Yuzu Dining Bar, a yakitori-style Japanese restaurant, is a sexy hang-out spot where locals fill up on coal-fired cuts of chicken. The options range from your classic chicken wing, to the cartilage, achilles, heart and even the knee bone.

Yakitori – a Japanese style of skewering and grilling meats, normally chicken – is, very clearly, not Dutch cuisine. In fact, it’s still relatively new in The Netherlands.
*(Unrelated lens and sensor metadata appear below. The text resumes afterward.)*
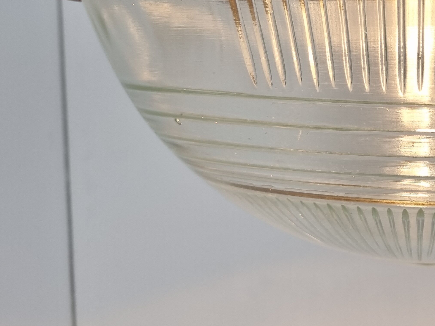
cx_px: 413
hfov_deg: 34.2
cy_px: 92
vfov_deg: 27.7
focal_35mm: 52
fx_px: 653
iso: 64
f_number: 1.8
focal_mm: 5.4
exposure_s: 1/100
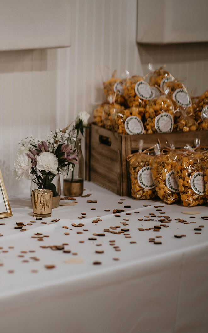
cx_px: -30
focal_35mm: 131
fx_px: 1188
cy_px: 167
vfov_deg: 15.9
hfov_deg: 9.9
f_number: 1.8
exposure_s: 1/100
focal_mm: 85
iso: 200
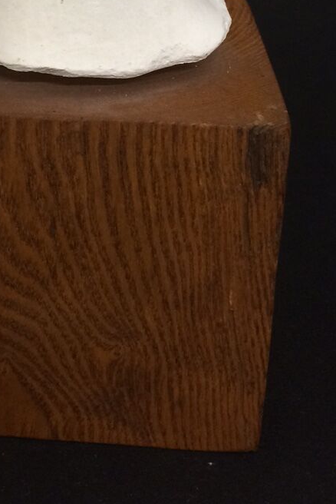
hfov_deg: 18.0
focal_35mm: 75
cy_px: -42
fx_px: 1049
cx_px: 58
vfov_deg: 25.2
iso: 160
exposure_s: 1/33
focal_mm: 4.15
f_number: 2.2
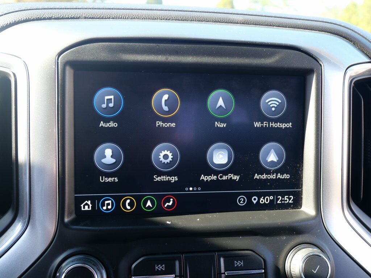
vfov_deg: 37.7
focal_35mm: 38
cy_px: 139
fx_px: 407
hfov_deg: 49.0
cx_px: 186
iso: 320
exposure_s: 1/60
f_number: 4.3
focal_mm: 19
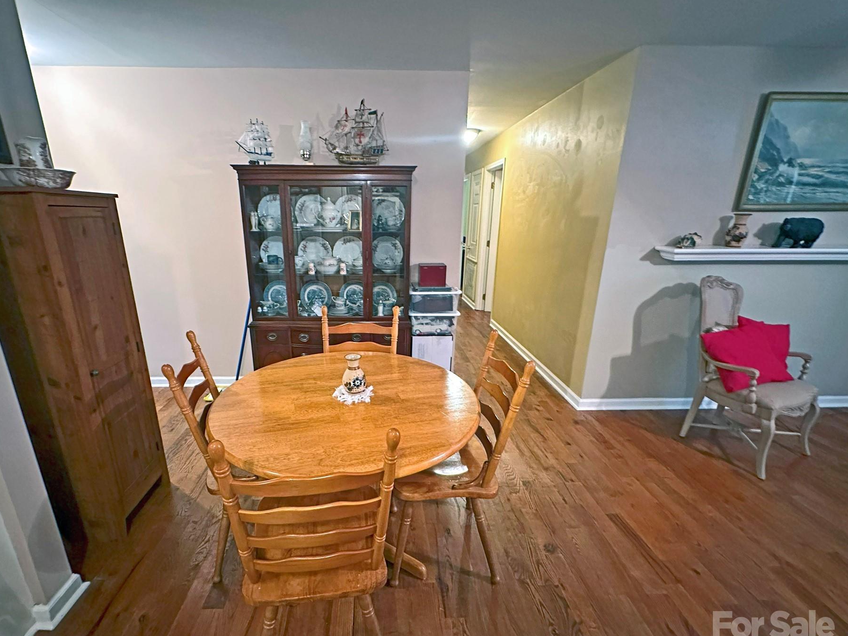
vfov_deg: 78.0
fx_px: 392
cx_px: 384
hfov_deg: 94.2
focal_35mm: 16
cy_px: 336
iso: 1000
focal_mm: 2.22
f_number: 2.2
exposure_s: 1/40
Rijsttafel, a platter of Indonesian meats, rice, breads and vegetables, might be the most commonly consumed Asian cuisine in Amsterdam thanks to its massive postcolonial Indonesian population – the Netherlands brutally colonised Indonesia from the early 17th century until independence in 1945 – but that means it’s easy to fall into the tourist trap its Bitterballen and Kibbeling share.
When looking for a spot that the local Dutch dine in, it’s important to remember the golden rule: Dutch people don’t eat Dutch food out. Why would they, when they can eat it at home?
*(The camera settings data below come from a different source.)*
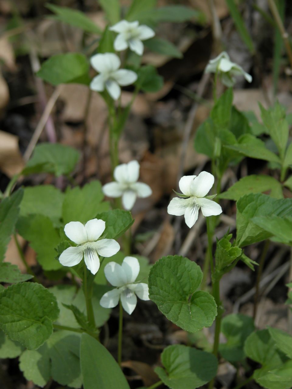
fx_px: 1530
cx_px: 146
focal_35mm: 136
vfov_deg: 14.5
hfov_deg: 10.9
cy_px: 194
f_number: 3.8
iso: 100
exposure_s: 1/286
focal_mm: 34.7
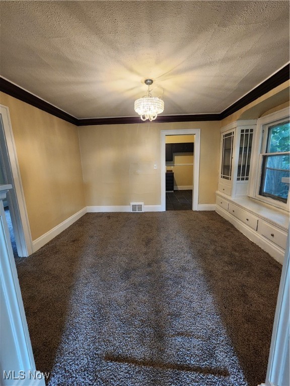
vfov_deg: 106.2
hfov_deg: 89.9
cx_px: 145
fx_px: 145
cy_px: 193
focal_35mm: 13
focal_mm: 2.2
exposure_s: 1/60
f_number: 2.2
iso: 320
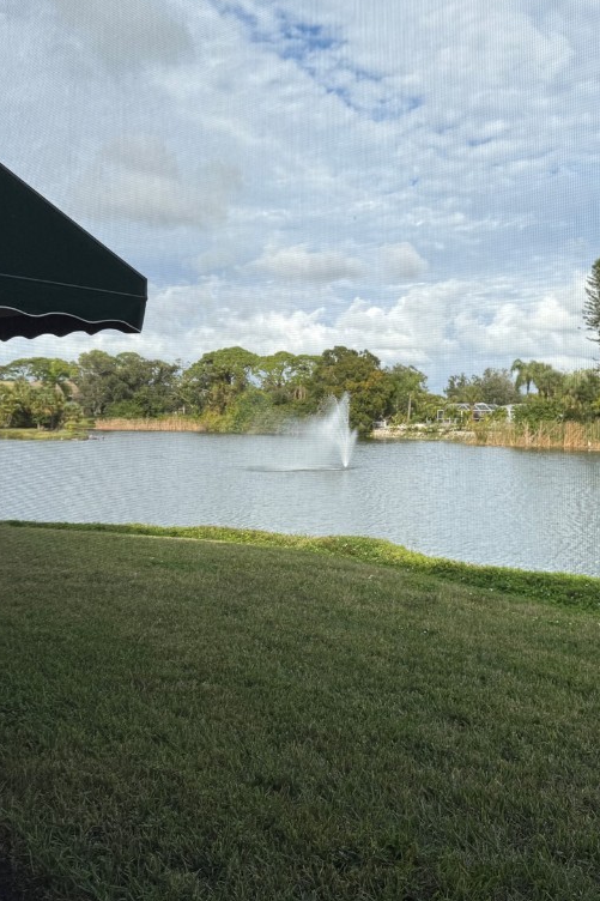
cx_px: 351
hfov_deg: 38.8
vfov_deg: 55.8
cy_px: 443
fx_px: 850
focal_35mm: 34
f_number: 1.78
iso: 80
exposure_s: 1/3021
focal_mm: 6.76
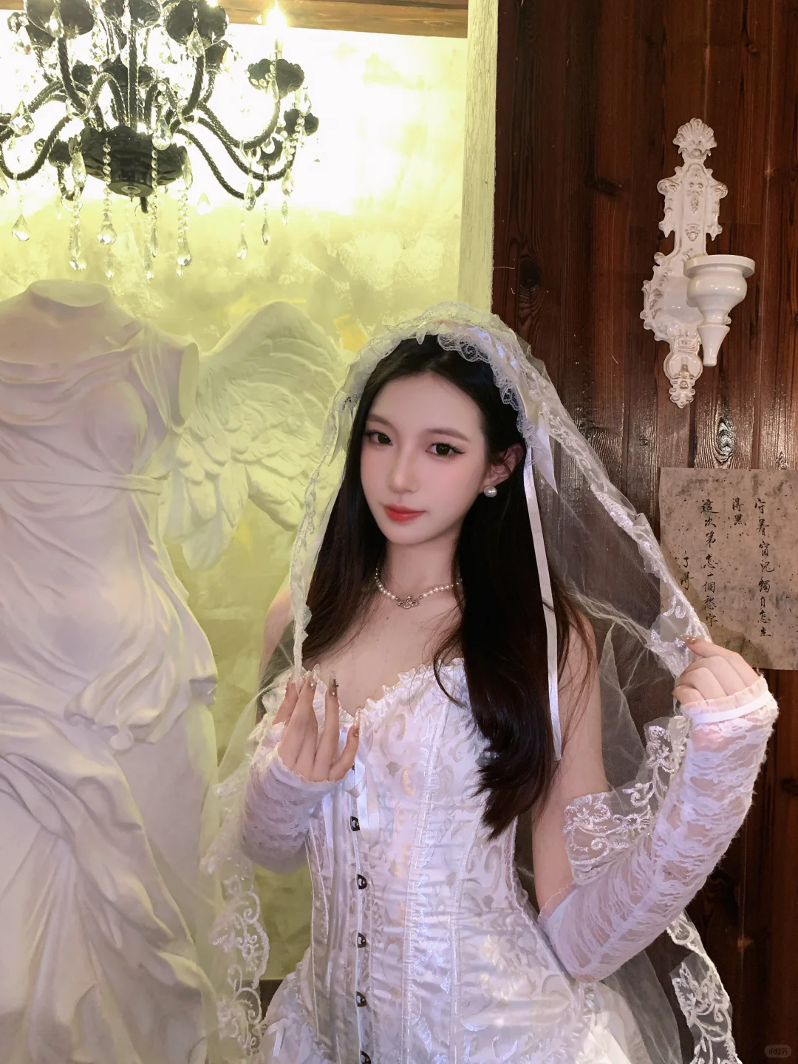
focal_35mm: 26
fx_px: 799
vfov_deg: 67.3
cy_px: 532
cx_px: 399
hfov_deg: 53.1
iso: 400
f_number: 1.8
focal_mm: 4.25
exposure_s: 1/50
Yuzu Dining Bar is exactly the sort of place to go if you want to surround yourself with the young, trendy people of Amsterdam. The sizzle of the Binchotan (Japanese white charcoal) from the open kitchen mingles with the gentle buzz of diners sat on bar stools, slowly making their way through each part of the bird.
Japanese cuisine in The Netherlands only fully took off in the early 2010s, which makes the city a level playing field for exciting new Japanese joints. This means the prices are reasonable, and the quality is unmatched.
I tried nearly every yakitori item on the menu; not one skewer was dull. Yuzu Dining Bar affirms that chicken doesn’t simply have to taste of just chicken. Each skewer came prepared with its own delightful little twist –a personal favourite was the Hatsu – or chicken heart.

I could make a pun on how it’s not for the chicken-hearted, but that would be wrong. Everyone should try chicken heart. I’ll take the small, smokey-sweet bites, plump in texture and full in flavour over chicken nuggets any day. Other standouts included the chicken meatball, fragrant with ginger and lemongrass, served with a soy-preserved egg yolk to dip into.
When eating out, I always select places which serve food I could never recreate at home. Yes, I could butcher a whole chicken, but I don’t possess Japanese white charcoal, nor do I know the age-old cooking technique of warayaki, a method which involves burning straw to extremely high temperatures to sear meat, keeping its moisture locked in.
Yuzu Dining Bar is the sort of place you go for slow dining: I suggest ordering at least five yakitori, before making your way through the signature dishes. The Katsu Sando, a deep-fried chicken cutlet on fluffy bread and yuzu ketchup, as well as the Sea Bream Sashimi with chicken crackling were personal favourites. Order with a side of Miso Cucumber for palette cleanser.Â
Finish with a measure of their sharp, lip-smacking yuzu sake, and call it a night. That’s how the locals do it.